Kneer accepted that he had not entered into a written agreement with his client that adequately covered the terms of engagement, contrary to Standard 4.4 of the Architects Code, at the outset or throughout the project. Kneer accepted that he failed to meet these professional obligations, which led his client to misunderstand his role in the project.
The PCC found that while Kneer’s role in the project had evolved over time, he had not recorded or agreed these changes in writing with the client.
Kneer waived his right to have the case heard at a public hearing, meaning that the decision could be made by the PCC on the basis of the papers alone, with no need for a hearing.
On the basis of Kneer’s admission and the fact he had engaged fully in the regulatory process, the PCC decided that a reprimand, rather than a fine or suspension, was the appropriate disciplinary order.
In August 2017, Kneer was first approached by the complainant to assist with the development of a small flat. The proposed works involved removing and replacing a kitchen and bathroom, installing new cupboards and laying new floors as well as painting.
On 1 September 2017 the client and architect met to fully discuss the proposed works. Following that meeting, Kneer emailed the client setting out briefly what had been discussed and his hourly charging rates. That email did not include full terms of engagement as required under Standard 4.4 of the Architects Code. Kneer did not issue any further documentation detailing the full terms of engagement, including clear detail on the agreed scope and extent of his role.
The client had a strict timetable in place for the works to be completed in line with her professional commitments. She set a deadline of Friday 12 January 2018. The respondent prepared relevant drawings and the parties liaised about those and next steps. This included the appointment of a contractor.

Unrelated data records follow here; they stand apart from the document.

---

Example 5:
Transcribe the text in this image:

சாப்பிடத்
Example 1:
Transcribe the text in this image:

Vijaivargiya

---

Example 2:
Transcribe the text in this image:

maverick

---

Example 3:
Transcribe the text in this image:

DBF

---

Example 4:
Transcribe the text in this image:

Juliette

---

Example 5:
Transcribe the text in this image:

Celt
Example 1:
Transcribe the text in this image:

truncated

Kneer and the client met with a potential contractor who provided a cost estimate of £35,000 plus VAT. The contractor advised he was able to commence works on 11 December 2017 and complete the works by 15 January 2018. The client therefore agreed to his appointment.
The works in fact commenced on 9 December 2017. The client was not resident at the flat for the duration of the works.

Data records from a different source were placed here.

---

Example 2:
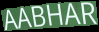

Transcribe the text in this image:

AABHAR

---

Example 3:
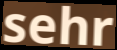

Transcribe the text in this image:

sehr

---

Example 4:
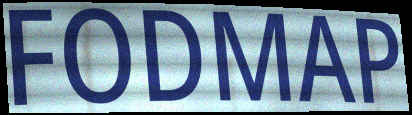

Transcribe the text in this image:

FODMAP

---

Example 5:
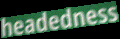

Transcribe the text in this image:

headedness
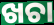
ଖଚା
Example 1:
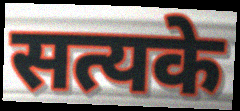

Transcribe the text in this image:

सत्यके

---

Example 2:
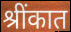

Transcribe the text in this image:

श्रींकात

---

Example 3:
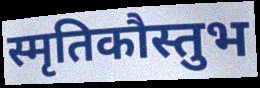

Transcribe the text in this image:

स्मृतिकौस्तुभ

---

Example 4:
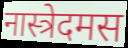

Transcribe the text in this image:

नास्त्रेदमस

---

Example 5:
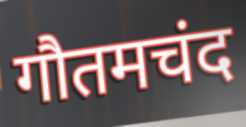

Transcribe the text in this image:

गौतमचंद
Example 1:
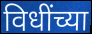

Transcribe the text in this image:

विधींच्या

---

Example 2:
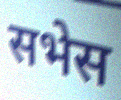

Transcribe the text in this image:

सभेस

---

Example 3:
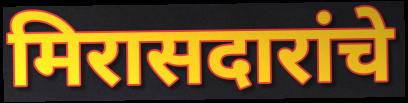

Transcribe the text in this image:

मिरासदारांचे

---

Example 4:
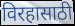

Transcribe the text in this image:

विरहासाठी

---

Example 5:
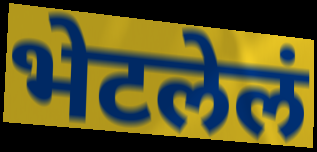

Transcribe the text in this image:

भेटलेलं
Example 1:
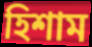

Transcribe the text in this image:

হিশাম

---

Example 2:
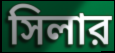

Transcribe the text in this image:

সিলার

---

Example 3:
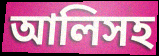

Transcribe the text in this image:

আলিসহ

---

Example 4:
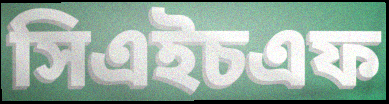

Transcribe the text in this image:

সিএইচএফ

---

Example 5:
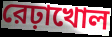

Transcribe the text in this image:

রেঢ়াখোল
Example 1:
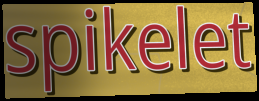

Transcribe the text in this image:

spikelet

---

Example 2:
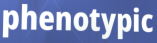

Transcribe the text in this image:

phenotypic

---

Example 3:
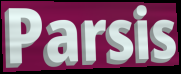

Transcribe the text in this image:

Parsis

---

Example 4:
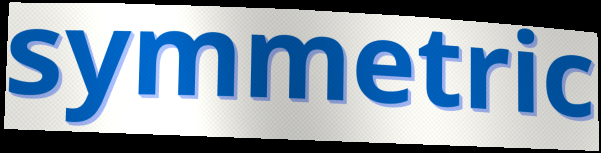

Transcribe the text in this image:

symmetric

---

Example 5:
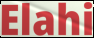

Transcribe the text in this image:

Elahi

By early January the works were not going to be completed by the 15 January 2018 deadline. The client agreed to extend the completion date by one week. The works were not completed within that timeframe either.
On 22 January 2018 Kneer emailed the client to advise that he expected all major items to be completed by Friday that week. He also emailed the contractor and advised the client was unhappy about the on-going delays.

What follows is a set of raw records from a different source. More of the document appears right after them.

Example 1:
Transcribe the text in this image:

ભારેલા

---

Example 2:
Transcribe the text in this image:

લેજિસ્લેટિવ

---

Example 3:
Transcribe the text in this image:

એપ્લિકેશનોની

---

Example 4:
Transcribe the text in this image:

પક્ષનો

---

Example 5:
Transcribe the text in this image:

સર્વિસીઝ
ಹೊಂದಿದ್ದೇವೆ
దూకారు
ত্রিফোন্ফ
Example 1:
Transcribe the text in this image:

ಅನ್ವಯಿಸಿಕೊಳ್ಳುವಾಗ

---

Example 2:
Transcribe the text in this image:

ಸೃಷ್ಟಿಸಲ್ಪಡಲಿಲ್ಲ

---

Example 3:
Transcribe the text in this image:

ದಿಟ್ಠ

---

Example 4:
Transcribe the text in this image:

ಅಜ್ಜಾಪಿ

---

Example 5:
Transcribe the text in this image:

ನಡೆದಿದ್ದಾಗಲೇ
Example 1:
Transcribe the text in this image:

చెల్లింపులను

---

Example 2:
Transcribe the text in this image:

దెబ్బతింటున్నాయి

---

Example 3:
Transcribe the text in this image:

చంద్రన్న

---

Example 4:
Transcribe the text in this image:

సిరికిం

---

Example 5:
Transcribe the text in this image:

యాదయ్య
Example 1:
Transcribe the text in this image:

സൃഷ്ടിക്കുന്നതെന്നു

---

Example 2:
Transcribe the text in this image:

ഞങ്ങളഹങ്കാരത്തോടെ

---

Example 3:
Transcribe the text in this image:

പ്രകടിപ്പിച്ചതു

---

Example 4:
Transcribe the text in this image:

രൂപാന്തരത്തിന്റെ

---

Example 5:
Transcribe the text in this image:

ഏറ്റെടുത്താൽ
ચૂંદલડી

The client attended the flat on 1 February 2018 and remained concerned about the state of the works. She spoke with the contractor and asked him and his team to leave.
As a result of the above the client was not able to use the flat to both live in and for work for a delayed period of time.
Whille Kneer did provide some information at the outset, for example on his fees, he admitted that he had a professional obligation to provide the client with adequate terms of engagement. Kneer accepted that the initial email of 1 September 2017 did not adequately detail his role in the project or the scope of each party’s role. Further, while the terms of engagement did set out hourly rates, Kneer acknowledged that he did not provide the client with any explanation as to his anticipated number of hours on the project.
Kneer admitted that the terms of engagement did not provide details of provision for suspension/termination of the agreement, details of insurance or information on complaints handling. The architects also accepted that all of this information ought to have been provided at the outset in accordance with the requirements of the Code
Standard 4.4 of the Architects Code 2017 states that an architect is expected to ensure that they enter into a written agreement with the client which adequately covers a number of matters including the scope of the work, who will be responsible for what and details of fees and/or the method of calculating fees. The architect is expected to enter into this written agreement with the client prior to undertaking any professional work. As a result of not providing written terms of engagement, Kneer did not provide adequate details as to:
• The contracting parties;
• The scope of the work;
• The fee or method of calculating it;
• Who will be responsible for what;
• Any constraints of limitations on the responsibilities of the parties;
• The provisions for suspension or termination of the agreement;
• A statement that the Respondent had adequate and appropriate insurance cover as specified by the ARB;
• Any complaints-handling procedure, including details of any special arrangements for resolving disputes.
Kneer accepted that it was necessary for him to provide adequate written terms of engagement for the project, as required under standard 4.4 of the Architects Code. The ARB held that a failure to provide adequate terms was ’serious because, as in this case, it can lead to the potential for misunderstanding and confusion about important matters such as who is responsible for which aspects of a project’.
The client did not appear to understand the architect’s role and responsibilities in the project. The lack of terms of engagement seems to have led the client to misunderstand Kneer’s role and its limitations. While Kneer’s role in the project may have evolved over the timespan of the project, this was not recorded or agreed in writing.